I still don't have a great grasp of the language, so I'm not the most qualified to answer this, but this site
helped me get a basic grasp about the grammar and sentence structure. You'll also need to spend some time learning the alphabets. It's a bit complicated, but I'll give a quick rundown.
There's two phonetic alphabets, hiragana and katakana. Each has about 50 unique characters, each representing a specific sound. You're going to want to learn these alphabets first before you do much else, because you won't be able to get far without them.
After hiragana and katakana, there's a symbolic (that's not a technical term) alphabet called kanji, which consists of thousands of characters that each represent a different idea or object. You don't need to beat yourself up about learning these right away, but don't neglect them either, they're essential to reading and writing.
For learning the hiragana and katakana I just looked at some charts and memorized them after a couple weeks; there's not too many so it shouldn't be difficult to just drill a couple a day.
For the kanji, I originally used James W. Heisig's Remembering the Kanji
. It gives meanings to different "primitive" characters that are used to build up the more complicated characters, then uses those primitives to create a mnemonic you can associate with each character. It works great, but the copy I was using I had rented from the library, and I had to return it when I moved (ironically, I started taking my study much more seriously after I left Japan). I looked around to see if I could buy one, but everyplace I looked was either out of stock or wanted to charge $70+. Now I'm going through Kenneth G. Henshall's A Guide to Remembering Japanese Characters
, which I found for about $20. It uses a similar method, but the mnemonics it uses are a bit more "refined" scientifically. It goes over the history and evolution of each character, then uses this along with primitives to create the mnemonic. I find that both books work good, but Henshall's might be a bit more difficult in the beginning because some of the mnemonic's he provides aren't very usable, so you have to fill in the gaps yourself and make your own with the information he gives you. Also, while both books teach the meanings of each character, neither is very good at teaching the pronunciations (Henshall's book tells you what the sounds are but doesn't offer any learning aid, and Heisig's doesn't even mention the sounds, although they are covered in a second volume).

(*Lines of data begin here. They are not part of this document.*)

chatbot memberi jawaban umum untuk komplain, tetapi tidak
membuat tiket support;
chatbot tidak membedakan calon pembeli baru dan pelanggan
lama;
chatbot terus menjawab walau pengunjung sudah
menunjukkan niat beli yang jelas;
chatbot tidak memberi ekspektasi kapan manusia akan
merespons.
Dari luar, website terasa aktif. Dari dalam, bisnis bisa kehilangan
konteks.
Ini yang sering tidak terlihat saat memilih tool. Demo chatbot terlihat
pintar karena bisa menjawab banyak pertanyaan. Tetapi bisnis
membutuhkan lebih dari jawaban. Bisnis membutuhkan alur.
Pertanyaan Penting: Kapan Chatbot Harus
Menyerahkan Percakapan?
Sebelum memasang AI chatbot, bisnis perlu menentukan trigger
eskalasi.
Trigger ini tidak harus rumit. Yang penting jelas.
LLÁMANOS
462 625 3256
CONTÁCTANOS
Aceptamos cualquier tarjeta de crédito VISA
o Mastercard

If possible, see if you can take a class as well. Even if you find that you study better on your own, it helps to immerse yourself, and in a class you'll be better able to do that, hearing what the language is supposed to sound like. Plus, if you get stuck you'll be able to ask for help from other students or the teacher. And don't just look at textbooks, use anything you can find. Web posts, children's books, random tattoos, imported movies, any practice helps. I had an advantage in this regard since any walk outside provided a chance for me to use my skills, plus trying to copy people I heard talking on the streets and in stores really helped my accent. But even outside of Japan, just a google search should give you plenty to practice with.

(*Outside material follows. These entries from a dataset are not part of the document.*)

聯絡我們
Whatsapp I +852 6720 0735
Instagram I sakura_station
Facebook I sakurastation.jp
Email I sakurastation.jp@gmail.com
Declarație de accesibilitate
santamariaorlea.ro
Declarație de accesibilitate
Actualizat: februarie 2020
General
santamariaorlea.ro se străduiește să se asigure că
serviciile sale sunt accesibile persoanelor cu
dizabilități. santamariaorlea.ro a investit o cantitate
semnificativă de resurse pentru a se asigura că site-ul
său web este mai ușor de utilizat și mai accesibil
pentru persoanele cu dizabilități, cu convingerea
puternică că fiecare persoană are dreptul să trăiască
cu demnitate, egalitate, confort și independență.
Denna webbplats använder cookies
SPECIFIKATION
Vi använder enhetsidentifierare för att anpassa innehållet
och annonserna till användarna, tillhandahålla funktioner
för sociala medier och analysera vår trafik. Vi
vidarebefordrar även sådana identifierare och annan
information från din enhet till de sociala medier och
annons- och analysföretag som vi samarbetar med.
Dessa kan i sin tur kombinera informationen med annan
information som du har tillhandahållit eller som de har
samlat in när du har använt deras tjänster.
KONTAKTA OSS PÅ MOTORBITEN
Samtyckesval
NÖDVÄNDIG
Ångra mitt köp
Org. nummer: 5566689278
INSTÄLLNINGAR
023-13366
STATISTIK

So yeah, there you go. Sorry that was long and ranty, but I hope you found some useful information. Oh, and one more thing, it doesn't hurt to listen to them, but don't try to learn Japanese from anime. There's a lot of weird over-the-top speech patterns that would get you laughed at if you tried to speak that way in real life.
EDIT: Grrr, TakaJun posted while I was writing this long post of mine. I need to paraphrase more.